BEGIN

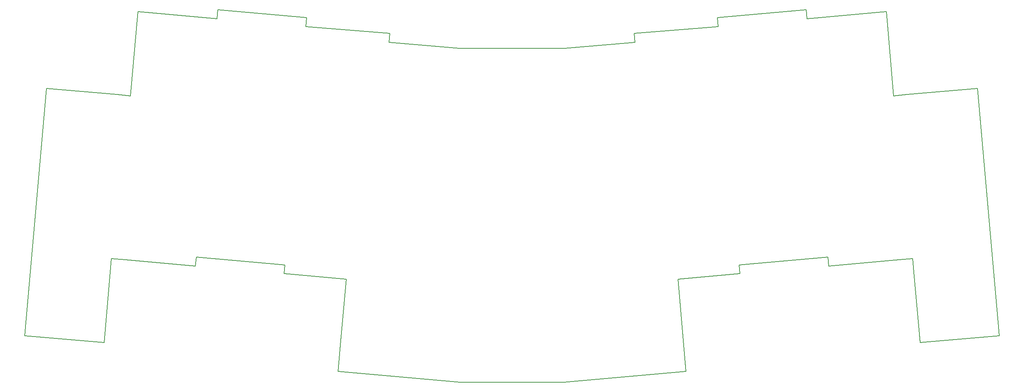
<source format=gbr>
G04 #@! TF.GenerationSoftware,KiCad,Pcbnew,(5.1.7)-1*
G04 #@! TF.CreationDate,2021-03-21T19:43:21+09:00*
G04 #@! TF.ProjectId,Beryl32,42657279-6c33-4322-9e6b-696361645f70,rev?*
G04 #@! TF.SameCoordinates,Original*
G04 #@! TF.FileFunction,Profile,NP*
%FSLAX46Y46*%
G04 Gerber Fmt 4.6, Leading zero omitted, Abs format (unit mm)*
G04 Created by KiCad (PCBNEW (5.1.7)-1) date 2021-03-21 19:43:21*
%MOMM*%
%LPD*%
G01*
G04 APERTURE LIST*
G04 #@! TA.AperFunction,Profile*
%ADD10C,0.200000*%
G04 #@! TD*
G04 APERTURE END LIST*
D10*
X246363620Y-155301400D02*
X247581440Y-169221440D01*
X247581440Y-169221440D02*
X248189880Y-176176050D01*
X197041710Y-103167836D02*
X220749170Y-103167833D01*
X298153250Y-113606234D02*
X314065640Y-112213973D01*
X246363620Y-155301400D02*
X260360080Y-154077060D01*
X248189880Y-176176050D02*
X220559970Y-178594370D01*
X169601190Y-176176090D02*
X197231100Y-178594410D01*
X171427454Y-155301441D02*
X170209630Y-169221480D01*
X170209630Y-169221477D02*
X169601194Y-176176092D01*
X171427454Y-155301441D02*
X157430797Y-154077058D01*
X157430789Y-154077060D02*
X157605200Y-152084700D01*
X197231100Y-178594410D02*
X220559780Y-178594410D01*
X181303890Y-99783211D02*
X164310539Y-98391972D01*
X181129480Y-101775571D02*
X181303890Y-99783211D01*
X183121850Y-101949993D02*
X181129480Y-101775571D01*
X197041710Y-103167836D02*
X183121850Y-101949993D01*
X162492589Y-96225191D02*
X142442440Y-94471268D01*
X162318170Y-98217551D02*
X164310539Y-98391973D01*
X140275660Y-96289207D02*
X142268010Y-96463628D01*
X126355610Y-95071356D02*
X140275660Y-96289207D01*
X162318170Y-98217551D02*
X162492580Y-96225191D01*
X142268010Y-96463628D02*
X142442420Y-94471268D01*
X124363240Y-94896935D02*
X122703120Y-113874449D01*
X122703120Y-113874449D02*
X119637630Y-113606233D01*
X124363240Y-94896935D02*
X126355610Y-95071357D01*
X119637630Y-113606235D02*
X103725240Y-112213974D01*
X103550830Y-114206332D02*
X103725240Y-112213972D01*
X137380720Y-152323140D02*
X121468250Y-150930860D01*
X157605200Y-152084700D02*
X137555130Y-150330780D01*
X121468250Y-150930860D02*
X118403220Y-150662780D01*
X118403220Y-150662790D02*
X118135030Y-153727750D01*
X118135030Y-153727750D02*
X116742770Y-169640130D01*
X116742770Y-169640130D02*
X114750400Y-169465710D01*
X100830410Y-168247860D02*
X98838040Y-168073440D01*
X137380710Y-152323140D02*
X137555120Y-150330780D01*
X114750400Y-169465710D02*
X100830410Y-168247860D01*
X103550830Y-114206332D02*
X99012380Y-166081130D01*
X98837970Y-168073490D02*
X99012380Y-166081130D01*
X236486990Y-99783210D02*
X253480340Y-98391971D01*
X236661400Y-101775570D02*
X236486990Y-99783210D01*
X234669030Y-101949992D02*
X236661400Y-101775570D01*
X220749170Y-103167835D02*
X234669030Y-101949992D01*
X255298290Y-96225190D02*
X275348440Y-94471267D01*
X255472710Y-98217550D02*
X253480340Y-98391972D01*
X277515220Y-96289206D02*
X275522870Y-96463627D01*
X291435270Y-95071355D02*
X277515220Y-96289206D01*
X255472710Y-98217550D02*
X255298300Y-96225190D01*
X275522870Y-96463627D02*
X275348460Y-94471267D01*
X293427640Y-94896934D02*
X295087760Y-113874448D01*
X295087760Y-113874448D02*
X298153250Y-113606232D01*
X293427640Y-94896934D02*
X291435270Y-95071356D01*
X314240050Y-114206331D02*
X314065640Y-112213971D01*
X280410160Y-152323140D02*
X296322630Y-150930860D01*
X260185670Y-152084700D02*
X280235750Y-150330780D01*
X260360080Y-154077060D02*
X260185670Y-152084700D01*
X296322630Y-150930860D02*
X299387660Y-150662780D01*
X299387660Y-150662790D02*
X299655850Y-153727750D01*
X299655850Y-153727750D02*
X301048110Y-169640130D01*
X301048110Y-169640130D02*
X303040480Y-169465710D01*
X316960470Y-168247860D02*
X318952840Y-168073440D01*
X280410170Y-152323140D02*
X280235760Y-150330780D01*
X303040480Y-169465710D02*
X316960470Y-168247860D01*
X314240050Y-114206331D02*
X318778500Y-166081130D01*
X318952910Y-168073490D02*
X318778500Y-166081130D01*
M02*

</source>
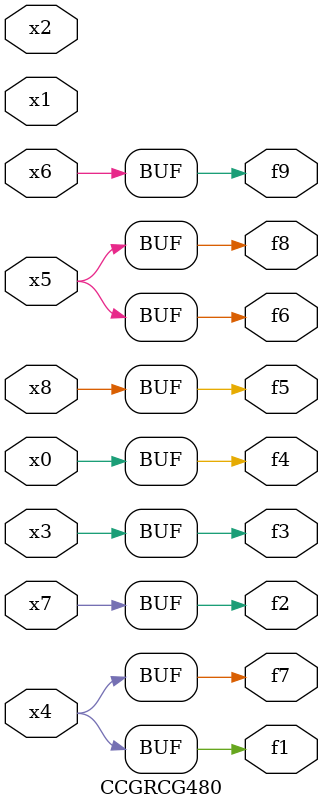
<source format=v>
module CCGRCG480(
	input x0, x1, x2, x3, x4, x5, x6, x7, x8,
	output f1, f2, f3, f4, f5, f6, f7, f8, f9
);
	assign f1 = x4;
	assign f2 = x7;
	assign f3 = x3;
	assign f4 = x0;
	assign f5 = x8;
	assign f6 = x5;
	assign f7 = x4;
	assign f8 = x5;
	assign f9 = x6;
endmodule

</source>
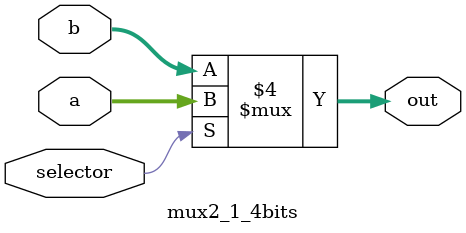
<source format=sv>
module mux2_1_4bits
#(
	parameter N = 4
)(
	input [(N)-1:0] a,
	input [(N)-1:0] b,
	input selector,
	
	output logic [(N)-1:0] out

);

always_comb
begin 
	if(selector == 1)
	begin
		out = a; 
	end
	
	else
	begin 
		out = b;
	end
end 
endmodule 
</source>
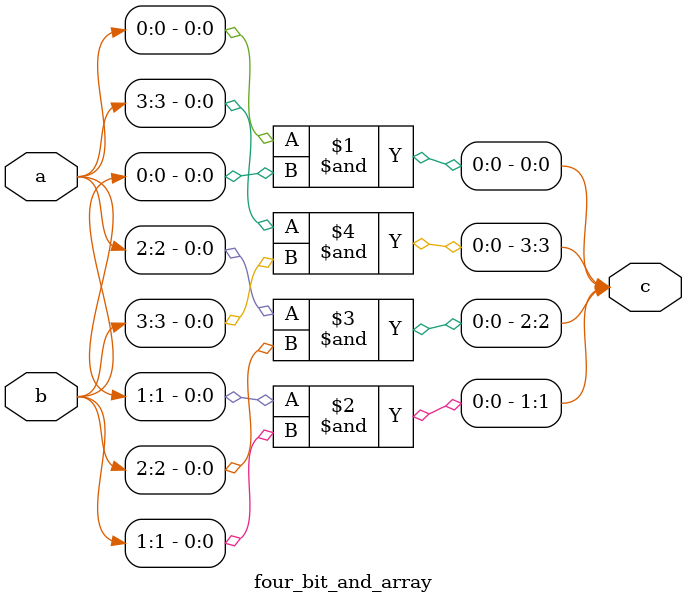
<source format=v>
module four_bit_and_array(
    input [3:0] a,  
    input [3:0] b,  
    output [3:0] c);

assign c[0] = a[0] & b[0]; 
assign c[1] = a[1] & b[1]; 
assign c[2] = a[2] & b[2]; 
assign c[3] = a[3] & b[3]; 

endmodule

</source>
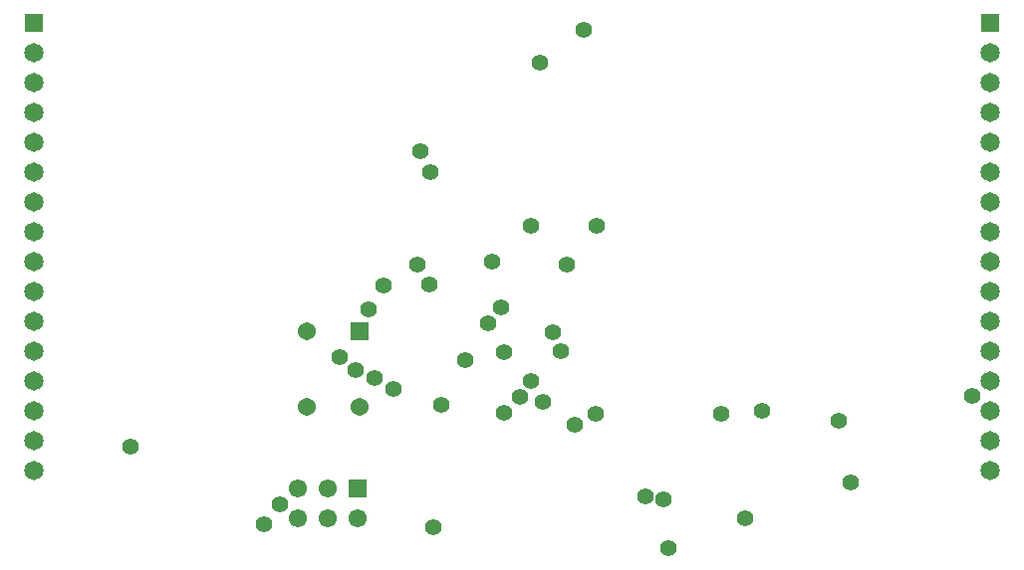
<source format=gbs>
%FSTAX23Y23*%
%MOIN*%
%SFA1B1*%

%IPPOS*%
%ADD32C,0.061020*%
%ADD33R,0.061020X0.061020*%
%ADD34C,0.060630*%
%ADD35R,0.060630X0.060630*%
%ADD62C,0.064960*%
%ADD63R,0.064960X0.064960*%
%ADD64C,0.055910*%
%LNcarduino-1*%
%LPD*%
G54D32*
X0096Y00173D03*
Y00273D03*
X0106Y00173D03*
Y00273D03*
X0116Y00173D03*
G54D33*
X0116Y00273D03*
G54D34*
X00987Y00545D03*
Y008D03*
X01164Y00545D03*
G54D35*
X01164Y008D03*
G54D62*
X03276Y00333D03*
Y00433D03*
Y00533D03*
Y00633D03*
Y00733D03*
Y00833D03*
Y00933D03*
Y01033D03*
Y01133D03*
Y01233D03*
Y01333D03*
Y01433D03*
Y01533D03*
Y01633D03*
Y01733D03*
X00076Y00333D03*
Y00433D03*
Y00533D03*
Y00633D03*
Y00733D03*
Y00833D03*
Y00933D03*
Y01033D03*
Y01133D03*
Y01233D03*
Y01333D03*
Y01433D03*
Y01533D03*
Y01633D03*
Y01733D03*
G54D63*
X03276Y01833D03*
X00076D03*
G54D64*
X01648Y00527D03*
X01737Y00633D03*
X01701Y0058D03*
X00899Y0022D03*
X01279Y00606D03*
X01195Y00872D03*
X01885Y00485D03*
X02456Y00174D03*
X01216Y00642D03*
X01245Y00954D03*
X01769Y017D03*
X01596Y00827D03*
X0164Y00879D03*
X03216Y00583D03*
X02121Y00247D03*
X01956Y00522D03*
X02376D03*
X01438Y00554D03*
X00844Y00152D03*
X01398Y00955D03*
X0174Y01153D03*
X0196D03*
X01916Y01809D03*
X0186Y01023D03*
X01152Y00669D03*
X0281Y00293D03*
X01401Y01333D03*
X0137Y01403D03*
X02183Y00236D03*
X022Y00073D03*
X0277Y00499D03*
X0152Y00703D03*
X0165Y0073D03*
X01413Y00143D03*
X011Y00713D03*
X0184Y00733D03*
X01813Y00797D03*
X0136Y01023D03*
X02512Y00533D03*
X0178Y00563D03*
X0161Y01033D03*
X004Y00413D03*
M02*
</source>
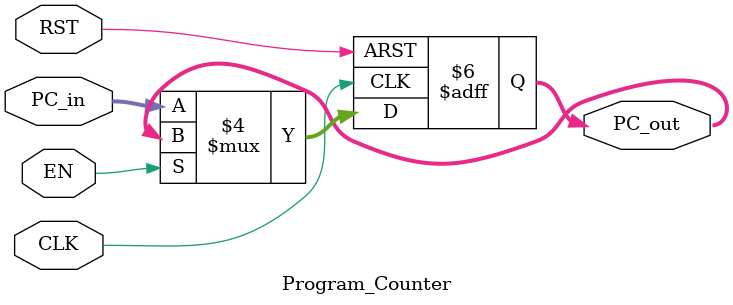
<source format=v>
module Program_Counter #(
parameter PC_in_width = 32 ,
          PC_out_width = 32
) (
input   wire                            CLK,
input   wire                            RST,
input   wire                            EN,
input	  wire	  [PC_in_width-1:0]		    PC_in,

output  reg     [PC_out_width-1:0]		  PC_out
);

always @(posedge CLK or negedge RST) 
begin
  if (!RST) 
  begin
    PC_out <= 'b0;
  end else if (!EN) begin
     PC_out <= PC_in;
  end 
end

endmodule

</source>
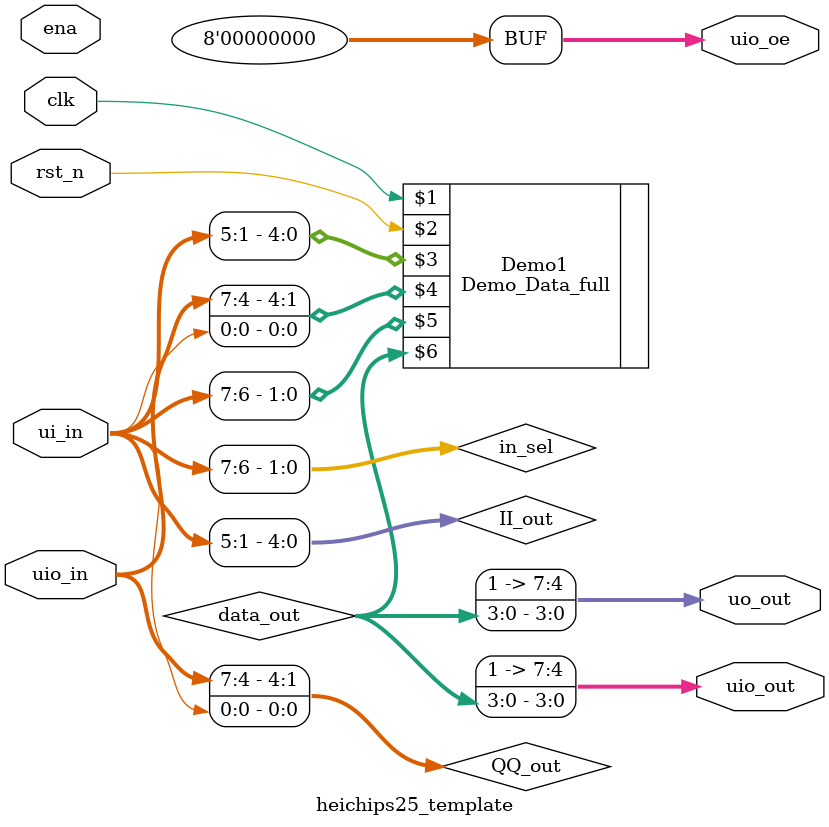
<source format=sv>


`default_nettype none

module heichips25_template (
    input  wire [7:0] ui_in,    // Dedicated inputs
    output wire [7:0] uo_out,   // Dedicated outputs
    input  wire [7:0] uio_in,   // IOs: Input path
    output wire [7:0] uio_out,  // IOs: Output path
    output wire [7:0] uio_oe,   // IOs: Enable path (active high: 0=input, 1=output)
    input  wire       ena,      // always 1 when the design is powered, so you can ignore it
    input  wire       clk,      // clock
    input  wire       rst_n     // reset_n - low to reset
);

    // List all unused inputs to prevent warnings
    wire _unused = &{ena, uio_in[3:0]};


	
	
	logic [1:0] in_sel;
	assign in_sel = ui_in[7:6];
	logic [4:0]II_out;
	logic [4:0]QQ_out;
	logic [3:0]data_out;
	assign II_out = ui_in[5:1];
	
	assign QQ_out[4:1] = uio_in[7:4];
	assign QQ_out[0] =ui_in[0];
	//demodulation part
	
	Demo_Data_full Demo1(
	clk,
	rst_n,
    II_out,     // Control signal
    QQ_out,
    in_sel,
    data_out      // Selected output
);




	assign uo_out[7:4]='1;
	assign uo_out[3:0]=data_out;
	
	assign uio_out[7:4]='1;
	assign uio_out[3:0]=data_out;

assign uio_oe  = '0;



endmodule

</source>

END

Instruction => Starting at the line with "X291435270Y-95071355D02*" and ending at the line with "X299655850Y-153727750D02*", print each line of the listing above exactly, with no other lines.

Result of the exercise =>
X291435270Y-95071355D02*
X277515220Y-96289206D01*
X255472710Y-98217550D02*
X255298300Y-96225190D01*
X275522870Y-96463627D02*
X275348460Y-94471267D01*
X293427640Y-94896934D02*
X295087760Y-113874448D01*
X295087760Y-113874448D02*
X298153250Y-113606232D01*
X293427640Y-94896934D02*
X291435270Y-95071356D01*
X314240050Y-114206331D02*
X314065640Y-112213971D01*
X280410160Y-152323140D02*
X296322630Y-150930860D01*
X260185670Y-152084700D02*
X280235750Y-150330780D01*
X260360080Y-154077060D02*
X260185670Y-152084700D01*
X296322630Y-150930860D02*
X299387660Y-150662780D01*
X299387660Y-150662790D02*
X299655850Y-153727750D01*
X299655850Y-153727750D02*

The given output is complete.